Introduction to Web Services
As part of our series on Web 2.0 we turn our attention to data management. Web Services are a way to allow an enterprise to give access to their internal data in a platform agnostic way.
What is unique about web services is that the requests are made across the Internet the same way you would make a request using your web browser – using the HyperText Transfer Protocol (HTTP). This means that an existing infrastructure can be used to set up a web service and make it instantly accessible to the world.
Another significant feature of Web Services is that they use XML to communicate. This creates a generic and well-defined way of passing information. Since XML is the Extensible Markup Language, you can format your message in any way you like. XML just provides the syntax, not the semantics of your message. To define the message further you need a Web Service Definition Language file or WSDL. The WSDL is both in XML and available from the web service as well. Putting your WSDL on line “publishes” the web service for all to see and use.
It isn’t enough to publish the web service and pass XML over HTTP, you need some sort of wrapper to encapsulate the message. The XML is wrapped with a SOAP message (in XML again) that gives some details about the message itself.
The real value of all of this is that it is operating system and language agnostic (Although in this article we’ll look mostly at Java). A web service can be written in .NET and consumed by a client written in Java. Since all the communication between the two parties is in XML, there is no need to translate from one format to another.
All of this does not come without a fee. XML must eventually be consumed and translated into a form that the consumer can understand. This “marshalling” and “unmarshalling” of XML to and from native tongue can take as much as 25% of the processing time of an application; a pretty hefty price to pay for system agnostic messaging.
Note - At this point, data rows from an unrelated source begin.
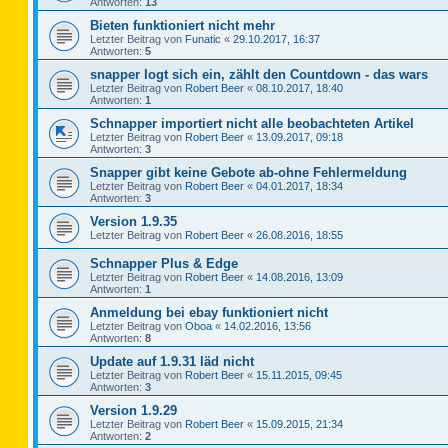
Antworten:
13
Bieten funktioniert nicht mehr
Letzter Beitrag von
Funatic
«
29.10.2017, 16:37
Antworten:
5
snapper logt sich ein, zählt den Countdown - das wars
Letzter Beitrag von
Robert Beer
«
08.10.2017, 18:40
Antworten:
1
Schnapper importiert nicht alle beobachteten Artikel
Letzter Beitrag von
Robert Beer
«
13.09.2017, 09:18
Antworten:
3
Snapper gibt keine Gebote ab-ohne Fehlermeldung
Letzter Beitrag von
Robert Beer
«
04.01.2017, 18:34
Antworten:
3
Version 1.9.35
Letzter Beitrag von
Robert Beer
«
26.08.2016, 18:55
Schnapper Plus & Edge
Letzter Beitrag von
Robert Beer
«
14.08.2016, 13:09
Antworten:
1
Anmeldung bei ebay funktioniert nicht
Letzter Beitrag von
Oboa
«
14.02.2016, 13:56
Antworten:
8
Update auf 1.9.31 läd nicht
Letzter Beitrag von
Robert Beer
«
15.11.2015, 09:45
Antworten:
3
Version 1.9.29
Letzter Beitrag von
Robert Beer
«
15.09.2015, 21:34
Antworten:
2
Creating client code is non-trivial and there are many code generators which will do it for you. BEA’s WebLogic will create a client from a WSDL as well IBM’s WebSphere. Both create clients that require proprietary libraries to work. It is therefore best to use an open source solution that will allow you to migrate your client from one system to another without much work.
One such open source solution is Axis from the Apache Foundation (http://ws.apache.org/axis/). It includes a code generator that uses Axis proprietary libraries. This is a reasonable trade-off. While you may be locked-in to Axis when you use their WSDL2JAVA, it is free for the taking so you can migrate to other platforms easily.
On the other side of the equation, BEA, IBM, and Axis allow you to create a skeleton web service from either a WSDL or a Java file. This allows you to create a Plain Old Java Object (POJO) with the methods to call (and their parameter list) and a WSDL and web service is created for you.
The biggest challenge with using Web Services is that you have to marshall and unmarshall the XML into something readable. The code generators take advantage of one of the existing XML models and convert the XML into Java objects for you. So, from the perspective of the calling program, you are calling the remote service in your native tongue and getting back objects, also in your native tongue. You are virtually unscathed by the details of the web service interface.
Compared to J2EE technologies, Web Services are easier to use. The interfaces for the web service are available to the world – you just go to the URL of the webservice and the information is there. (eg: http://services.xmethods.net/soap/urn:xmethods-delayed-quotes.wsdl).
If you want to talk to an Enterprise Java Bean (EJB) you have to find the interfaces either in code or in a document. Creating the EJB requires a lot of esoteric code that nobody ever sees. Home and Remote interfaces, and so on. Then, once implemented, only other Java applications can take advantage of the service. EJB’s are therefore best used in a monolithic environment where only Java is spoken.
While Web Services are normally used for outward facing services, they are gaining momentum inside the enterprise as well. Their simple-to-use interface and self-documenting nature make web services an easy win within the enterprise. An emerging trend is to create an Enterprise Service Bus that offers cross-cutting concerns such as security, auditing, logging, data translation, and routing. BEA and IBM both offer full ESB products, but BEA has an advantage with their Aqualogic offering.
Web Services are a simple to use method of offering data services to the web. Using existing protocols and standards, a web service can allow an enterprises to give access to its data in a platform agnostic way.